- PROBLEM STATEMENT
In the entries below, repeat only the lines between those holding "universitarios en la" and "die sich mit Varoufakis auf ein politisches", inclusive. Leave pictures out.

- ENTRIES PROVIDED
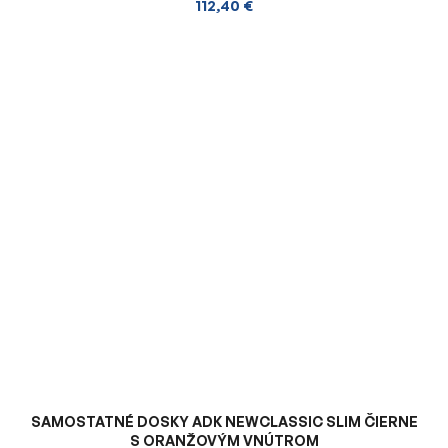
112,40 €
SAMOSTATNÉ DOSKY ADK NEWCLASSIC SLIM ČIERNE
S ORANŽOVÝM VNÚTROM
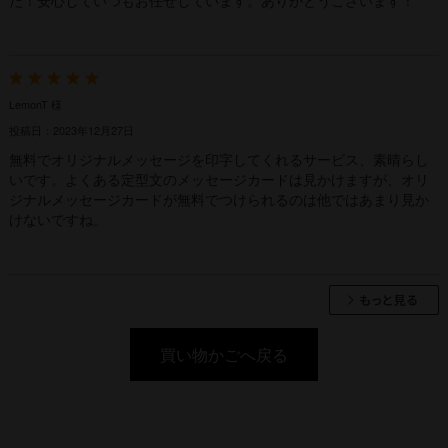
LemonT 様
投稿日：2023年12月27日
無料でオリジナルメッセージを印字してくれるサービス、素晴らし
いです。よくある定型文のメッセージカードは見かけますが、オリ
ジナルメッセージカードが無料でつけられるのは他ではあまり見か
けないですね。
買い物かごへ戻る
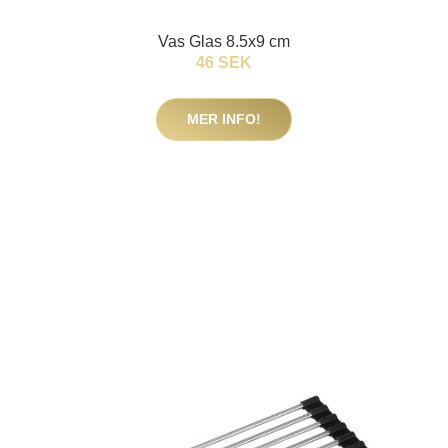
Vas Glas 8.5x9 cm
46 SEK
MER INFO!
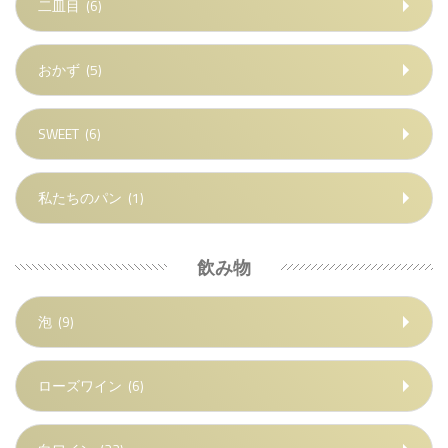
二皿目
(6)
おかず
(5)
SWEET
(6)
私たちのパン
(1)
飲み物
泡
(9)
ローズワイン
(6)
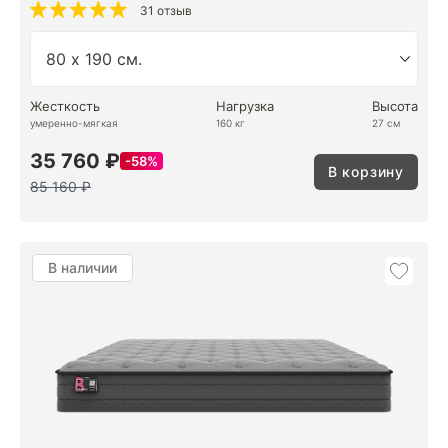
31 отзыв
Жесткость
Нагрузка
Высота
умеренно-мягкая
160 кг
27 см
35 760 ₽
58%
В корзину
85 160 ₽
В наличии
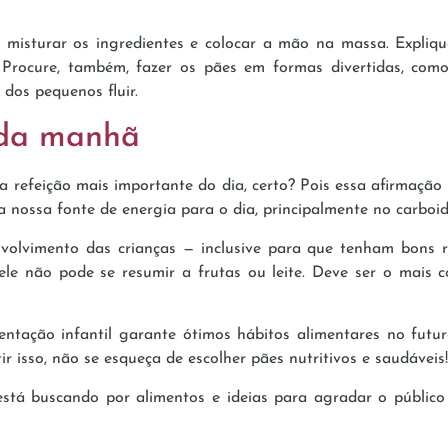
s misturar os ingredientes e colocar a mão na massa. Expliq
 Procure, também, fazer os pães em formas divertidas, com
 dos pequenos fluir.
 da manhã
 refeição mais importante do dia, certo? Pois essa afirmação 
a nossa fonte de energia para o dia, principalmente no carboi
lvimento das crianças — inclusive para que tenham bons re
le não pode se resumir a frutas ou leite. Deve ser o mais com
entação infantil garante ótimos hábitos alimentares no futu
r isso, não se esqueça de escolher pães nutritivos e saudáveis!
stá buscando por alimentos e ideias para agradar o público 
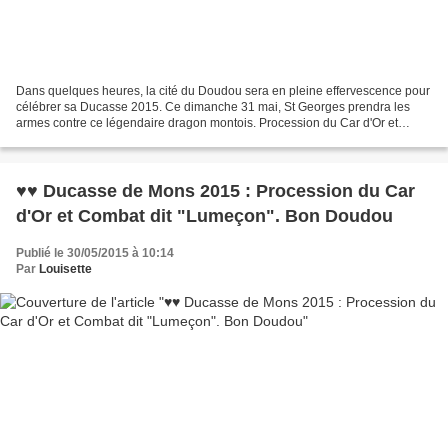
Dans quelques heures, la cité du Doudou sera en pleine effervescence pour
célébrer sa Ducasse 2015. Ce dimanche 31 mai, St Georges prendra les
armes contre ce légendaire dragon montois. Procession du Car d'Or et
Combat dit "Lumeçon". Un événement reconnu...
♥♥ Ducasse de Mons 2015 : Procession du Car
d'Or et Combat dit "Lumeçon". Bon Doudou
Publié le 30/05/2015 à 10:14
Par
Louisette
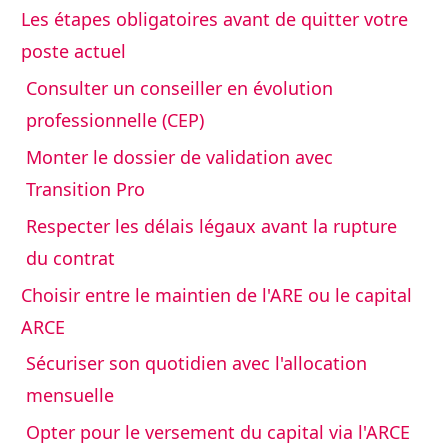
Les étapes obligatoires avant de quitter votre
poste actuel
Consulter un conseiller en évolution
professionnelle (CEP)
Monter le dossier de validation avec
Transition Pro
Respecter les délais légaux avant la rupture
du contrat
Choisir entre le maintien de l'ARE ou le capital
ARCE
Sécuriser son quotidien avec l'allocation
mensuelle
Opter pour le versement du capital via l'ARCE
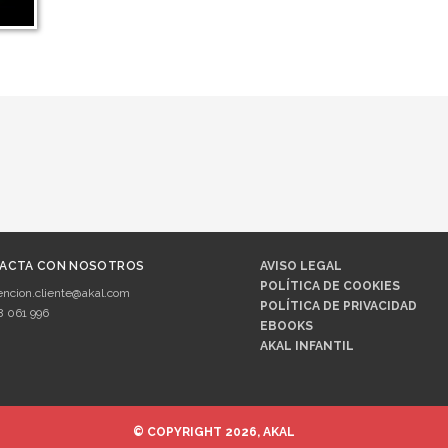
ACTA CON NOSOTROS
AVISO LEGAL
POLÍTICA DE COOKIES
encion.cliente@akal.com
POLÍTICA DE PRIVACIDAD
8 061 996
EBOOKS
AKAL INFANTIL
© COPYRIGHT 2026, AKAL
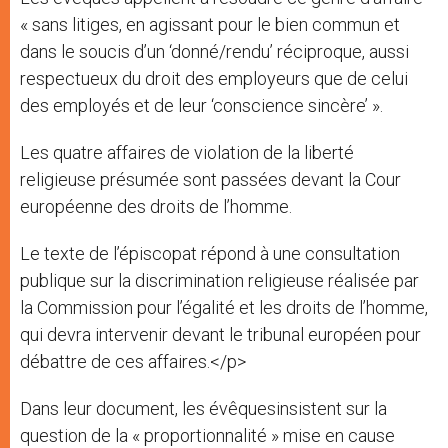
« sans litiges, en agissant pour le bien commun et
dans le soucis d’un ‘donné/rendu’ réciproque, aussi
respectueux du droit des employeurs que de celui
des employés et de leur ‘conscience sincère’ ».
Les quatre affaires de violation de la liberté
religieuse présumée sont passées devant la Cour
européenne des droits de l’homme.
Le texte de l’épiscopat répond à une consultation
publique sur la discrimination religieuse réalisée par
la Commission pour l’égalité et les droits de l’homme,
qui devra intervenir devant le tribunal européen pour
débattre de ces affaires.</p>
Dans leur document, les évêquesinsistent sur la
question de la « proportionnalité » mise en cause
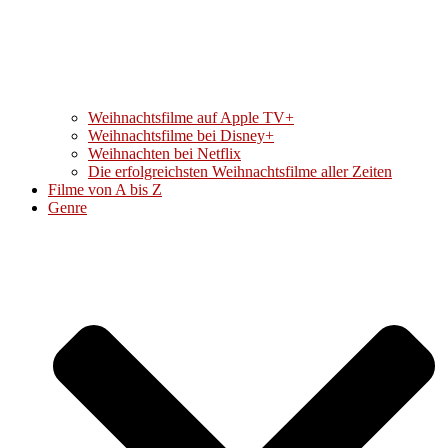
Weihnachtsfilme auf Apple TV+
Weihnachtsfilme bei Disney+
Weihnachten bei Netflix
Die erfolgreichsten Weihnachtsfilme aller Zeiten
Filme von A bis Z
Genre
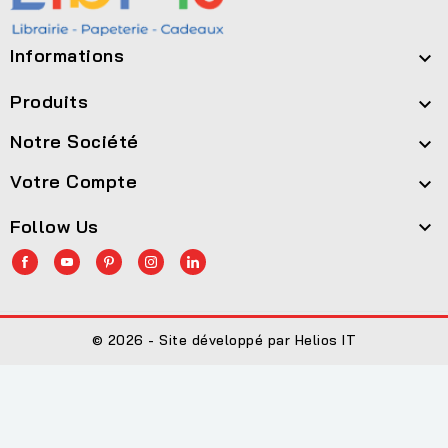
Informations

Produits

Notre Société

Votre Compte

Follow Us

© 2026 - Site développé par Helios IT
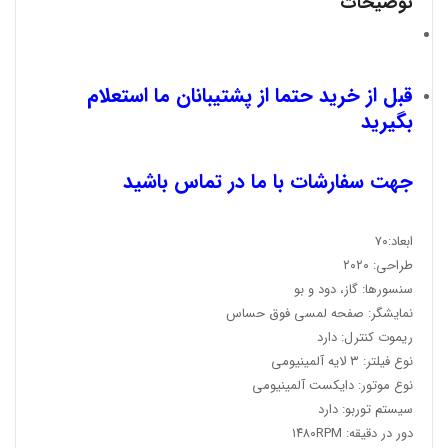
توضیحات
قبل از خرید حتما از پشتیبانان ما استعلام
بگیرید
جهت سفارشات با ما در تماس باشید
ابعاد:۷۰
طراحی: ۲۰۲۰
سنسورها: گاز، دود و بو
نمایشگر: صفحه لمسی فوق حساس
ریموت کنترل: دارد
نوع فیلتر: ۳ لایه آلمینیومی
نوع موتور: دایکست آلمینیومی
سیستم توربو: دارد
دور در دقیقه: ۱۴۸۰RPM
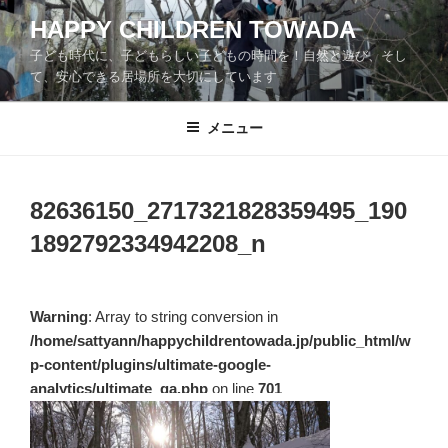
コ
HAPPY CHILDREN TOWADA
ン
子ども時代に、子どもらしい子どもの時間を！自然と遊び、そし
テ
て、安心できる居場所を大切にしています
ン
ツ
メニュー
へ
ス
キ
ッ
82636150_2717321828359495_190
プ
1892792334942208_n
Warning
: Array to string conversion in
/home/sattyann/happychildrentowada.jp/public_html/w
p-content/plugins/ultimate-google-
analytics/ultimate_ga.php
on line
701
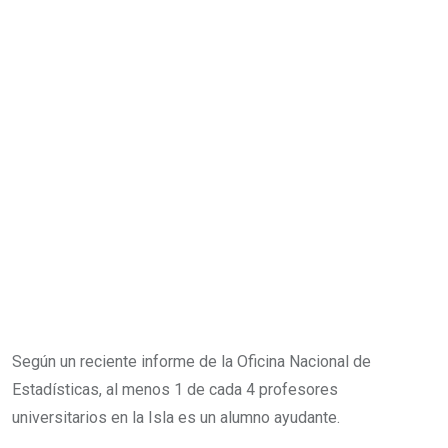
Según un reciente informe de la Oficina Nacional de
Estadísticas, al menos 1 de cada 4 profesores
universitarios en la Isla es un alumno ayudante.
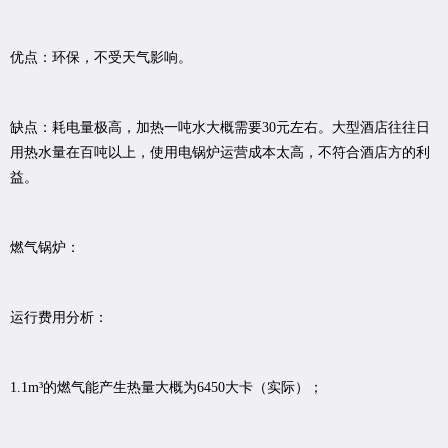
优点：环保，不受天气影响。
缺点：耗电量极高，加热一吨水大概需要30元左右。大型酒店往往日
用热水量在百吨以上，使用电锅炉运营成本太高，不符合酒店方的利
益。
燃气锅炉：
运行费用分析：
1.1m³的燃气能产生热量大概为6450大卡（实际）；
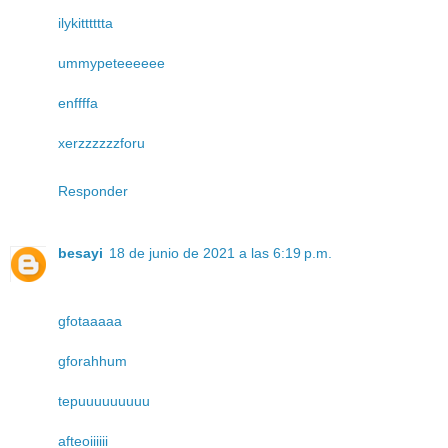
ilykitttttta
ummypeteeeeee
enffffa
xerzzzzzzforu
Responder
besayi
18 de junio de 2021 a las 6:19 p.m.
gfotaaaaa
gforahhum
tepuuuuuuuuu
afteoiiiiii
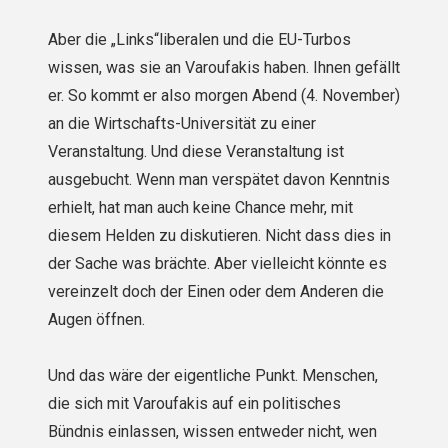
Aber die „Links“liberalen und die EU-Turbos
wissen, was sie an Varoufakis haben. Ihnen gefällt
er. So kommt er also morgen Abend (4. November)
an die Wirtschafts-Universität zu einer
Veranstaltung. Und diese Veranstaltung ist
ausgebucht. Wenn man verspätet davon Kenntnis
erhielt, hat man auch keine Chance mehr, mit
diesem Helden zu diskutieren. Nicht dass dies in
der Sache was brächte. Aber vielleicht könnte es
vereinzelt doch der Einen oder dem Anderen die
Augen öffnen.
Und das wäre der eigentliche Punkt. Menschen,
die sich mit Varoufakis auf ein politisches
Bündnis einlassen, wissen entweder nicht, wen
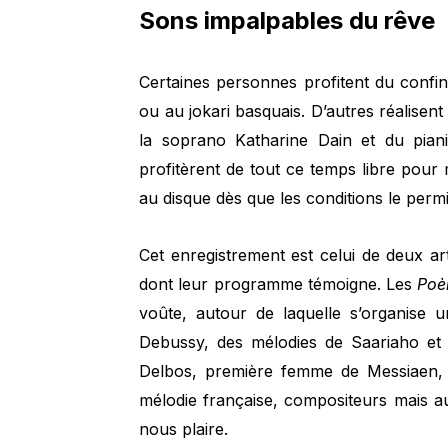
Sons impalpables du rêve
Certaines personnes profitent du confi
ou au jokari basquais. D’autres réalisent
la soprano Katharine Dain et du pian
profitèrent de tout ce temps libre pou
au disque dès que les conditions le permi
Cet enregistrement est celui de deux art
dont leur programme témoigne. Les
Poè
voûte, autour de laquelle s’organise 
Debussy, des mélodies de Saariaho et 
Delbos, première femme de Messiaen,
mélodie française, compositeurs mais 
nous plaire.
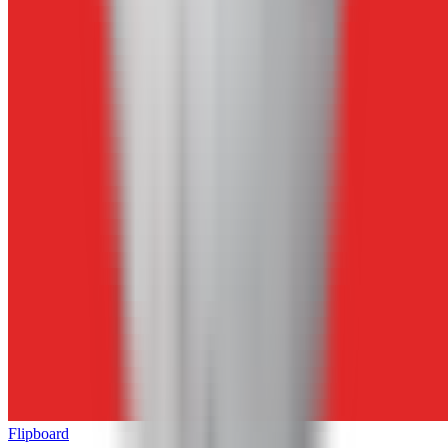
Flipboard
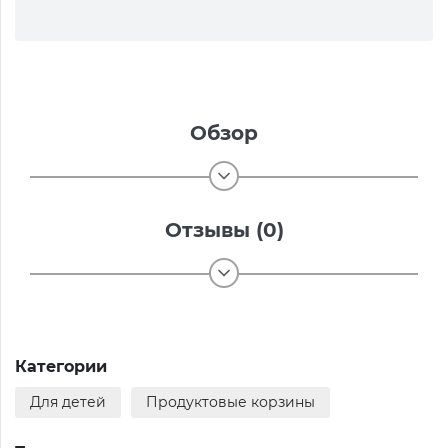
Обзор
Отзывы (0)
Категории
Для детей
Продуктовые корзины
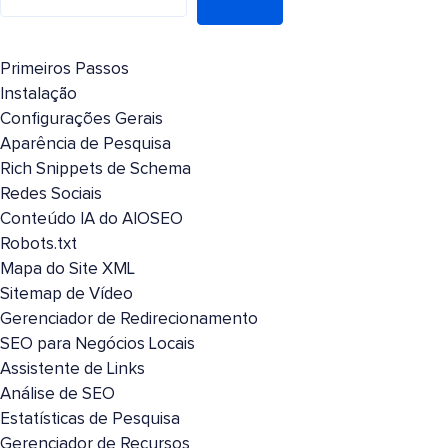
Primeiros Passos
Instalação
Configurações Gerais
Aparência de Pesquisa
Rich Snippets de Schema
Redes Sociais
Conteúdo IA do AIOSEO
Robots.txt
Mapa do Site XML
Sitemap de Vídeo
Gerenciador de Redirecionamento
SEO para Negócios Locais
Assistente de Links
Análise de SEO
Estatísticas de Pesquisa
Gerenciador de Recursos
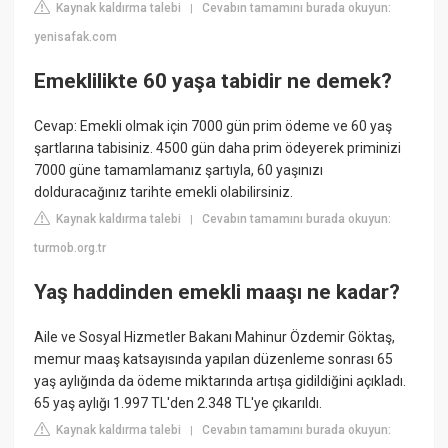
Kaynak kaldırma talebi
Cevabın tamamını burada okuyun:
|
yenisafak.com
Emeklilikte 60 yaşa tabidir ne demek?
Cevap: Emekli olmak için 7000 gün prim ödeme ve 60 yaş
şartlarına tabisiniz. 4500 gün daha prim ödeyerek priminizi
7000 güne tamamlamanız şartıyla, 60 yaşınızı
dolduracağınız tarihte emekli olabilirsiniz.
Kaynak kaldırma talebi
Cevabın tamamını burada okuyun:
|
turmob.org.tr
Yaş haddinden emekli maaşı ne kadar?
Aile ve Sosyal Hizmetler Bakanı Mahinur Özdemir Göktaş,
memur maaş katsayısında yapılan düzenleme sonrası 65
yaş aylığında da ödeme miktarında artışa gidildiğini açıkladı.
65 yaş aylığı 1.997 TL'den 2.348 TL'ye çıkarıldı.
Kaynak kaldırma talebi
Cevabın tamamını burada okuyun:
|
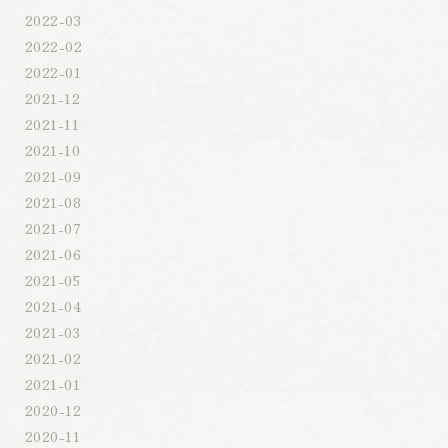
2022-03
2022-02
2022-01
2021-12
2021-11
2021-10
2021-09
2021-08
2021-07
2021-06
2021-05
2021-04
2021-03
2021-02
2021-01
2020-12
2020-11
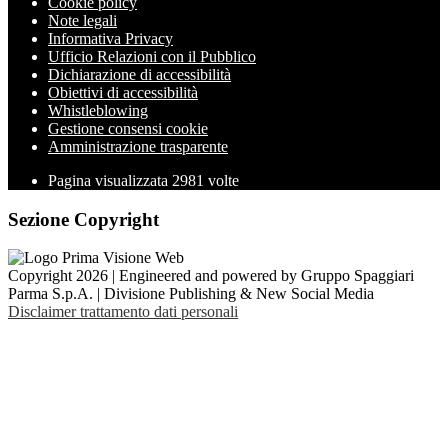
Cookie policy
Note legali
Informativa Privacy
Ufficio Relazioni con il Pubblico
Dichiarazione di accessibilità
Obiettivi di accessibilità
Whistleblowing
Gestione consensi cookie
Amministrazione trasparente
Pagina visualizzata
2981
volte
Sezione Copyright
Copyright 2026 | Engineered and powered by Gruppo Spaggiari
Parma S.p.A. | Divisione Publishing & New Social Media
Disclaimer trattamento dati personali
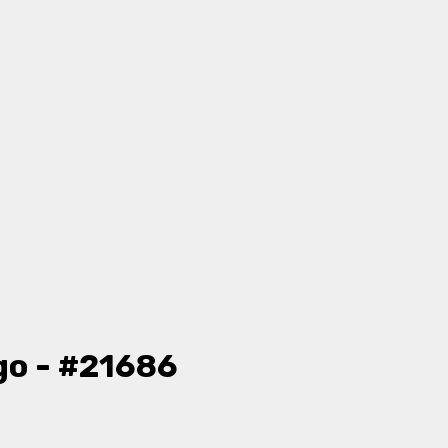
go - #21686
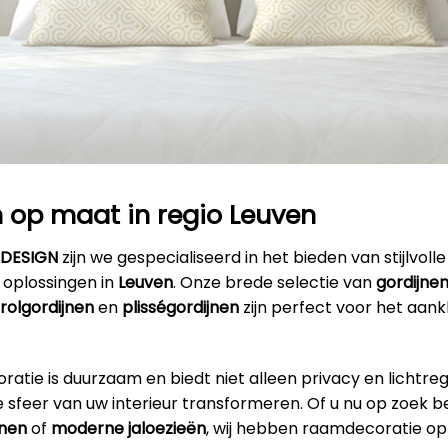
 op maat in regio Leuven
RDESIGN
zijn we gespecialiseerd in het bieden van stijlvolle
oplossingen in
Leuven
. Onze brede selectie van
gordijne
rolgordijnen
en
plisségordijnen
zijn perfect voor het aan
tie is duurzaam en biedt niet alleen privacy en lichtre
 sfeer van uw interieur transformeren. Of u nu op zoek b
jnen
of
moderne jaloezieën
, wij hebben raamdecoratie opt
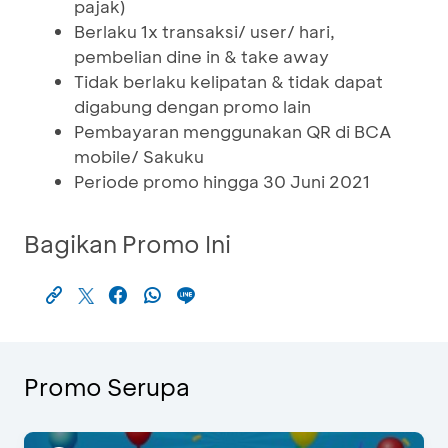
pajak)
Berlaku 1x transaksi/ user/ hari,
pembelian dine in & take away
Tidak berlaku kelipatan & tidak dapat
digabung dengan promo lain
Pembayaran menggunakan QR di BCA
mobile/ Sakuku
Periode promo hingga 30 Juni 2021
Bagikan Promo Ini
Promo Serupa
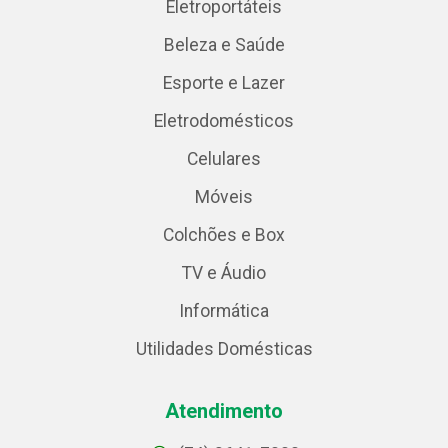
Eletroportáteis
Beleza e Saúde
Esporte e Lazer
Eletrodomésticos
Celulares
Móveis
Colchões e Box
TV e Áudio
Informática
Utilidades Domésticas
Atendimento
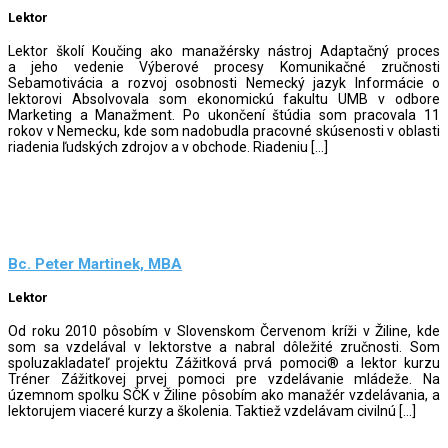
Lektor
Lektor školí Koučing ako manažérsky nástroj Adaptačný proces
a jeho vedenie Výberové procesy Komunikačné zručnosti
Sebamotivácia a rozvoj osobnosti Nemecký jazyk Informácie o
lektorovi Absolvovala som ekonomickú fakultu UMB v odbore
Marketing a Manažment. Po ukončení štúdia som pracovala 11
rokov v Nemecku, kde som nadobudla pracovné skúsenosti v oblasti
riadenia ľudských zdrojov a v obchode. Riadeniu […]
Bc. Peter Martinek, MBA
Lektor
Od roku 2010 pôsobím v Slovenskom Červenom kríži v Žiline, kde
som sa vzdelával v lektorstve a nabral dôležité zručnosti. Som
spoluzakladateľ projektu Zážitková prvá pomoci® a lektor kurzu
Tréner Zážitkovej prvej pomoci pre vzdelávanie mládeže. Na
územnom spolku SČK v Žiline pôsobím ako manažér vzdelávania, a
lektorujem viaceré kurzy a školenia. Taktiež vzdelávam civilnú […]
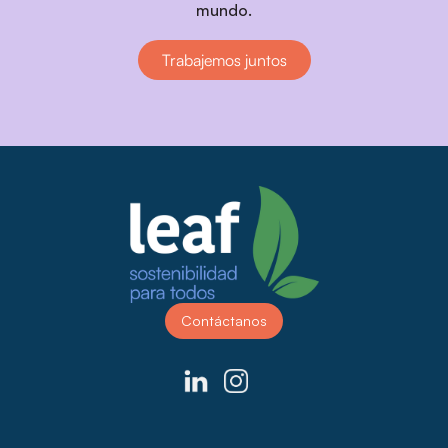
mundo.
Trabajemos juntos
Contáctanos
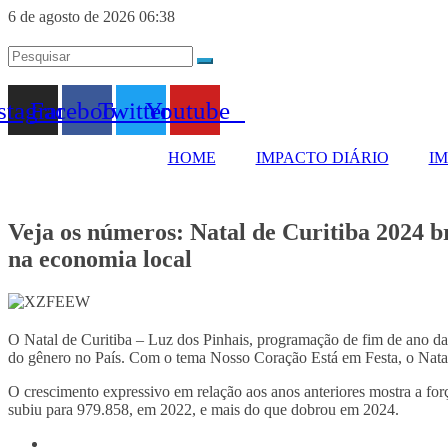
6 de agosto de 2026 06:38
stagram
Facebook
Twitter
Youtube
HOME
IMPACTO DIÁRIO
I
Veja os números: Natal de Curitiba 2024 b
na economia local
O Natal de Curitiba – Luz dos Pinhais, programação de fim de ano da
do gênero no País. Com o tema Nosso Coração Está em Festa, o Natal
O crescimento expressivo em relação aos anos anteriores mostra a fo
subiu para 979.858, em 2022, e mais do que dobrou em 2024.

- ANSWER AREA
universitarios en la Isla es un alumno ayudante.
优点：环保，不受天气影响。
缺点：耗电量极高，加热一吨水大概需要30元左右。大型酒店往往日
用热水量在百吨以上，使用电锅炉运营成本太高，不符合酒店方的利
益。
燃气锅炉：
运行费用分析：
1.1m³的燃气能产生热量大概为6450大卡（实际）；
ilykitttttta
ummypeteeeeee
enffffa
xerzzzzzzforu
Responder
besayi
18 de junio de 2021 a las 6:19 p.m.
gfotaaaaa
gforahhum
tepuuuuuuuuu
afteoiiiiii
Aber die „Links“liberalen und die EU-Turbos
wissen, was sie an Varoufakis haben. Ihnen gefällt
er. So kommt er also morgen Abend (4. November)
an die Wirtschafts-Universität zu einer
Veranstaltung. Und diese Veranstaltung ist
ausgebucht. Wenn man verspätet davon Kenntnis
erhielt, hat man auch keine Chance mehr, mit
diesem Helden zu diskutieren. Nicht dass dies in
der Sache was brächte. Aber vielleicht könnte es
vereinzelt doch der Einen oder dem Anderen die
Augen öffnen.
Und das wäre der eigentliche Punkt. Menschen,
die sich mit Varoufakis auf ein politisches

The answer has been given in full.